Jebsheim devient la ville marraine du 1er Régiment de chasseurs parachutistes
En janvier 1945, la bataille de Colmar fait rage, dans des conditions météorologiques épouvantables. C’est que l’état-major allemand a mis les moyens pour bloquer l’avancée des forces alliés, américaines et françaises en particulier. Une localité va symboliser l’âpreté des combats : celle de Jebsheim.
Le 26 janvier, le 254e Régiment d’Infanterie de l’US Army (RIUS) fonce sur Jebsheim, qui un des verrous de la poche de Colmar. Là, il se heurte à une forte résistance du 136e régiment de Gerbirgsjäger et à l’artillerie allemande. Il est alors appuyé par des chars du Combat Command 6 (CC6) de la 5e Division blindée (DB) française ainsi que du 1er Régiment de chasseurs parachutistes (RCP), formé au Maroc et qui vient de se relever de lourdes pertes subies lors des combats précédents menés dans les Vosges.
Le chef de corps du 1er RCP de l’époque, le général Jacques Faure, écrit (*) : « Jebsheim est la clé de défense de Colmar et l’Allemand apporte la même âpreté à le défendre que l’Allié à le prendre. La lutte est impitoyable , chaque maison est une redoute, chaque soupirail cache un Panzerfaust. À peine avons-nous pris un îlot qu’un reflux de la vague nous le fait perdre. Pourtant , à la grenade, au poignard, au pistolet mitrailleur, l’avance se poursuit , lente et meurtrière ».
Plus loin, il poursuit : « Les rues sont jonchées de cadavres écrasés par les chars. Les artilleries allemandes et alliées pilonnent sans arrêt les parties du village tenues par l’ennemi. On se fusille d’une maison à l’autre, tandis que les mitrailleuses interdisent les rues et les carrefours par de longues rafales qui balaient les chaussées. Les chars nous apportent une aide efficace en pratiquant dans les maisons des brèches par où s’engouffrent nos groupes d’assaut. Les panzerfaust abandonnés par les Allemands sont immédiatement utilisés par les parachutistes. Des attaques en crochet sont menées par des sections sur les lisières Est du village. Elles permettent de prendre pied dans les maisons dont les défenseurs sont fixés par les attaques frontales des chars. Petit à petit l’ennemi lâche pied. Nous le refoulons dans la partie Sud du village et nous faisons de nombreux prisonniers ».

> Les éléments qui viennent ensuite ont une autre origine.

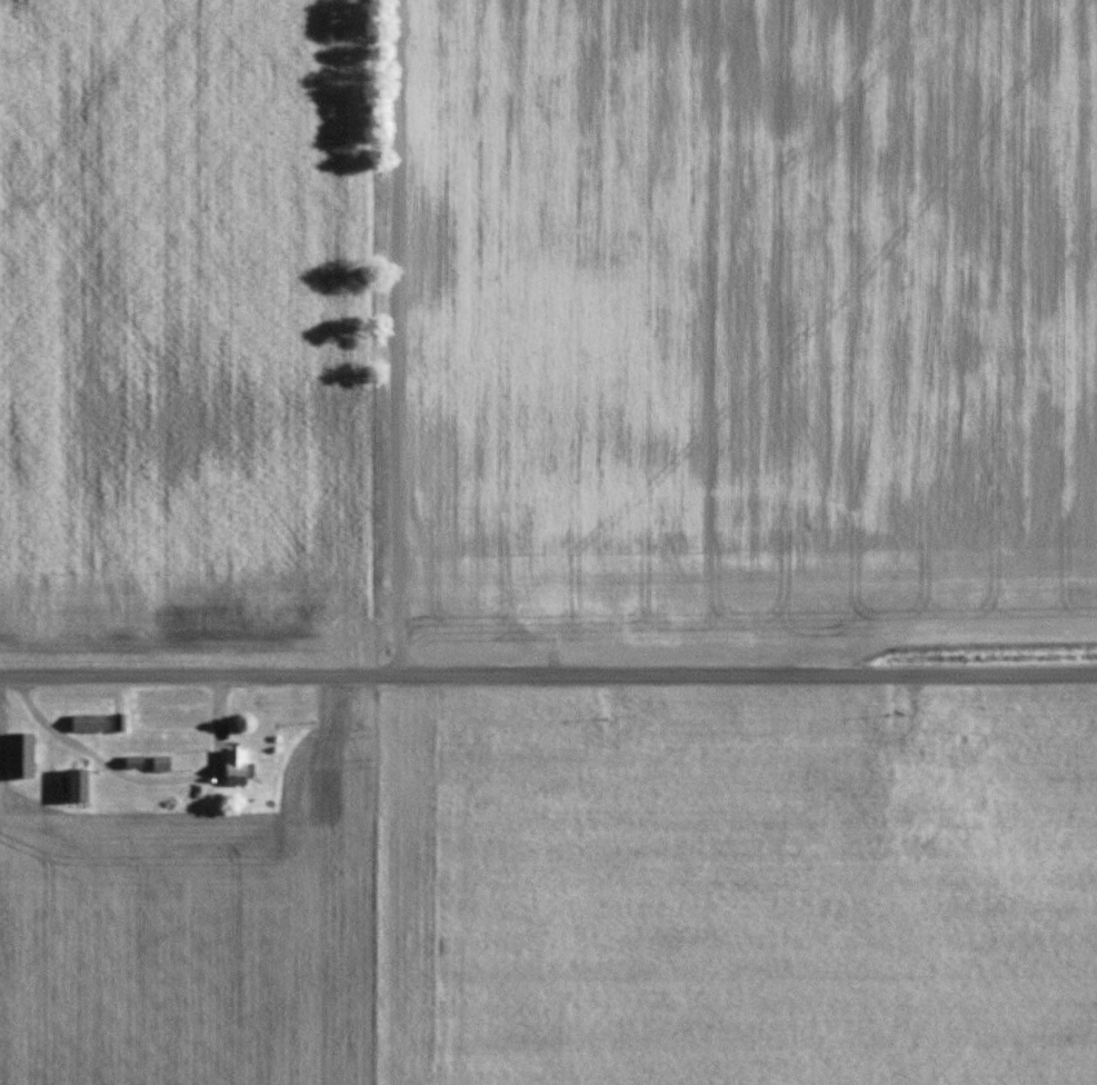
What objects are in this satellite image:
road: (388, 339)
road: (548, 677)
building: (88, 725)
building: (23, 757)
building: (161, 765)
building: (236, 768)
building: (79, 786)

Mais, le 29 janvier au soir, et malgré une dernière contre-attaque allemande, le village est libéré. « Rien ne donne une idée de ce qu’est alors ce malheureux village de Jebsheim. 500 cadavres allemands en transforment les rues en un véritable charnier. Nous mêmes y avons 300 hommes hors de combat et les Américains au moins autant. Mais nous avons fait 750 prisonniers, et le 254ème R.I.U.S plus de 300. Jebsheim est bien le symbole de la fraternité franco-américaine. Il est aussi le symbole de l’héroïsme dépensé pour enfoncer le front allemand et atteindre la ligne d’où va , maintenant partir l’exploitation décisive », écrira le général de Lattre.
Depuis, les liens entre le 1er RCP et Jebsheim ont toujours été forts. Tous les ans, le régiment envoie un détachement dans cette commune alsacienne à l’occasion de la commémoration des violents combats qui y ont eu lieu.
Mais cette année sera particulière puisque Jebsheim va officiellement devenir la « ville marraine » du 1er RCP à l’occasion des cérémonies commémoratives prévues ce 31 janvier marquant les 70 ans de sa libération.
Il faut dire que, pour le 1er RCP, ces combats de la poche de Colmar prennent une place particulière dans son histoire. Son chef de corps, le colonel Bruno Helluy, dira même, en 2013, qu’elle a « gravé dans l’âme du régiment (…) l’humilité et la foi dans l’avenir » et qu’elle lui a appris « l’abnégation, le courage et le refus de la défaite quelles qu’en soient les conséquences » et que la « victoire était toujours collective, que l’action individuelle, l’héroïsme de certains n’avaient de valeur que par la force du groupe, par la cohésion de la section et l’allant de la compagnie ».